The lines to reproduce from the material below are those from the one containing "1. MongoDB connection lost" through the one containing "1. Chart not active", both included; write them out exactly and add nothing.

▶ [Dataset excerpts]:
::::::::

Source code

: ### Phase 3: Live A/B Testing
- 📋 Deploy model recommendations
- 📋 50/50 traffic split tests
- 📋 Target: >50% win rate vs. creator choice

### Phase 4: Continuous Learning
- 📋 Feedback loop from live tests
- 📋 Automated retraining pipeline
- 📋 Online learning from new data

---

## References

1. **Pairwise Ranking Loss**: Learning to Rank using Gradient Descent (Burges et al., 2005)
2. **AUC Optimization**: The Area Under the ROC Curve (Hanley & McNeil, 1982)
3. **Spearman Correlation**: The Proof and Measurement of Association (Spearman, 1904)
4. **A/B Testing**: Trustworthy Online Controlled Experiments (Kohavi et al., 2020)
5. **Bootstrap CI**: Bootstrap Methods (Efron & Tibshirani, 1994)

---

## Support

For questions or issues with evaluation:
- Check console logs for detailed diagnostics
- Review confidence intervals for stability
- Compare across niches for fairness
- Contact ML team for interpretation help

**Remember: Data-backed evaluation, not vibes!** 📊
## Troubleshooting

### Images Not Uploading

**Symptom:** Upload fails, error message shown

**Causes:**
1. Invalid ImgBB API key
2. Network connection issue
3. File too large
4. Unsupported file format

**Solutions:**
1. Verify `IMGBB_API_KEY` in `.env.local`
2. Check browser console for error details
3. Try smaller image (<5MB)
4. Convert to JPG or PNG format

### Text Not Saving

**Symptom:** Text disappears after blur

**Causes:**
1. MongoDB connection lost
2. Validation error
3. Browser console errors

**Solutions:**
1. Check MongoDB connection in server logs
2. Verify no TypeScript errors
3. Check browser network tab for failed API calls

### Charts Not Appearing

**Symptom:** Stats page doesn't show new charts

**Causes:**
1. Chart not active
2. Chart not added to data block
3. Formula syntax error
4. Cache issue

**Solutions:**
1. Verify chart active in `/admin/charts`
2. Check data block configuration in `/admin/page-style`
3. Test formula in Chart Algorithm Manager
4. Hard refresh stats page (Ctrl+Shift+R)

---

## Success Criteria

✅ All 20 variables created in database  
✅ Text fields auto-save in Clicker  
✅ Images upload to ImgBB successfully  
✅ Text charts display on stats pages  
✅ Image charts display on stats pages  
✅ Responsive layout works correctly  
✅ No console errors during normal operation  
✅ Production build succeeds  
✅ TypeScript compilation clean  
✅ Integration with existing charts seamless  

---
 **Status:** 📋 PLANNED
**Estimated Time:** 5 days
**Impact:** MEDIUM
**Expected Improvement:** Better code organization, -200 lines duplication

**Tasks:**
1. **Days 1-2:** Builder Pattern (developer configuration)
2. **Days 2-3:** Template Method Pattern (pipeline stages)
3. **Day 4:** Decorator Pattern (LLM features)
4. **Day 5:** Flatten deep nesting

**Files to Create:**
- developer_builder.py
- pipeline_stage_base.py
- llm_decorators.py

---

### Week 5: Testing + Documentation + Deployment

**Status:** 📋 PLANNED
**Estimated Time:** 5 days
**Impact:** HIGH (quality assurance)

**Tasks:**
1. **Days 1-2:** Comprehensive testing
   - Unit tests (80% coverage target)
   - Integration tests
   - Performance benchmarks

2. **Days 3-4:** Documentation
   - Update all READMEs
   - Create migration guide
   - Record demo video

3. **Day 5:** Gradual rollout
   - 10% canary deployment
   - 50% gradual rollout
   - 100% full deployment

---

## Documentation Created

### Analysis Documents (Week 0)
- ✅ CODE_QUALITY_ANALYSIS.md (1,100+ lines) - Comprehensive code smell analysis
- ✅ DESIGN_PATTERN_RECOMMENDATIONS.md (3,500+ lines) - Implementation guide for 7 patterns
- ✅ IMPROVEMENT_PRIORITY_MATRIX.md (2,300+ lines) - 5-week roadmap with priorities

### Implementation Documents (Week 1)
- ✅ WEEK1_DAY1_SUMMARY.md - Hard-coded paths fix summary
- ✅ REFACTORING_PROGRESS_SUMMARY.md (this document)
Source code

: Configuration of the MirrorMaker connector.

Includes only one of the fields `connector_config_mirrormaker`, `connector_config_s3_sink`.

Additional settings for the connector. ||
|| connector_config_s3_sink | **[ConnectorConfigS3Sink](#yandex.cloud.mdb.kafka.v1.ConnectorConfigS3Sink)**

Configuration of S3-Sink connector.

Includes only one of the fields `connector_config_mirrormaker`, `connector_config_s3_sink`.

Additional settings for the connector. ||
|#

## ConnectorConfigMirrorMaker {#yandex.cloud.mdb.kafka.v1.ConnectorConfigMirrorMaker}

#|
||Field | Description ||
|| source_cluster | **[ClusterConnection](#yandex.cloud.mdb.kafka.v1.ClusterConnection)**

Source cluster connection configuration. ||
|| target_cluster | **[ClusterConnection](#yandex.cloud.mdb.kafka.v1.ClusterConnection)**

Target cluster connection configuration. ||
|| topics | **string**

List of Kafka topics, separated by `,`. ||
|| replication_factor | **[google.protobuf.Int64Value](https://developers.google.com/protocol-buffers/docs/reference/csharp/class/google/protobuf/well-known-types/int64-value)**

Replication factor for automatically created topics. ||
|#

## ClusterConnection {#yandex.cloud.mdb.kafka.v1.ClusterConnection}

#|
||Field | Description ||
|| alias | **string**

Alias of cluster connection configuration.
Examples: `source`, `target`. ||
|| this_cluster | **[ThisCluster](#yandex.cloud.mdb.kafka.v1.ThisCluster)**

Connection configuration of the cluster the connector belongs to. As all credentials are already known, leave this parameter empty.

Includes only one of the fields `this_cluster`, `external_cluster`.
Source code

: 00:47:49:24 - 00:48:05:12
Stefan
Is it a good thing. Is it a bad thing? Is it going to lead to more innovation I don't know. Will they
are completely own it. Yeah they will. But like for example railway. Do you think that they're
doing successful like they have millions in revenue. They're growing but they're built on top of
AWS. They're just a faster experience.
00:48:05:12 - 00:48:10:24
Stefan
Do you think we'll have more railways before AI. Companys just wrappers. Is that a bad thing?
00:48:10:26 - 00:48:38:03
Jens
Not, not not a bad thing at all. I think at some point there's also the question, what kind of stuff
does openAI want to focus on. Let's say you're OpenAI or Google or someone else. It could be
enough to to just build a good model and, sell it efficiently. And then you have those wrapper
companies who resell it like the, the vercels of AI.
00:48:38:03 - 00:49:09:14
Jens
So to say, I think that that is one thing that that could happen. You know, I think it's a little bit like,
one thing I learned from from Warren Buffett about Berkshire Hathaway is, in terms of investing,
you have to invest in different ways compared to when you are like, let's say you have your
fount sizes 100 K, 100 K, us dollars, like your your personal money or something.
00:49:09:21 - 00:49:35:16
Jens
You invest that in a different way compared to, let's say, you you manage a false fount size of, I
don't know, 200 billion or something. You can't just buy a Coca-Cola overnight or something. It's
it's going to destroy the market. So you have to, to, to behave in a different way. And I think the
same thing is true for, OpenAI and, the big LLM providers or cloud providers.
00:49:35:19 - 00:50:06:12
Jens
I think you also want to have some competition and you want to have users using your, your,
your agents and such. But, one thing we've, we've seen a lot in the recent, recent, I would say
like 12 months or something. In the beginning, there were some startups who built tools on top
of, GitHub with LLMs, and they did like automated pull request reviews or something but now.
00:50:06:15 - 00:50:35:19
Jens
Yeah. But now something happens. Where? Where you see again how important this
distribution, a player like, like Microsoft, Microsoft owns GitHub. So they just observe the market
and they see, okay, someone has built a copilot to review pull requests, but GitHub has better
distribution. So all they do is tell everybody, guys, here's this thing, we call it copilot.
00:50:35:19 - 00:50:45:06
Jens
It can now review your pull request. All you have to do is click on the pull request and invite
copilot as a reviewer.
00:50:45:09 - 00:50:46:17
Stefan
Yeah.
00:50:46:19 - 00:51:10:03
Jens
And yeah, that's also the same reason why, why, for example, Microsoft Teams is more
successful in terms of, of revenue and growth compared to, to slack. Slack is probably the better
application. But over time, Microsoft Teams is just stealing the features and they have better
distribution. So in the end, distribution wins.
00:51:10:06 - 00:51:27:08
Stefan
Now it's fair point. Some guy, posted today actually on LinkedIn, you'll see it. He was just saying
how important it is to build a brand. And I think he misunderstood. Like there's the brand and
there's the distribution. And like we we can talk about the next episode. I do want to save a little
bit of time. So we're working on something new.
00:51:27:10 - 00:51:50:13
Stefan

::::::::

▶ [Task output]:
1. MongoDB connection lost
2. Validation error
3. Browser console errors

**Solutions:**
1. Check MongoDB connection in server logs
2. Verify no TypeScript errors
3. Check browser network tab for failed API calls

### Charts Not Appearing

**Symptom:** Stats page doesn't show new charts

**Causes:**
1. Chart not active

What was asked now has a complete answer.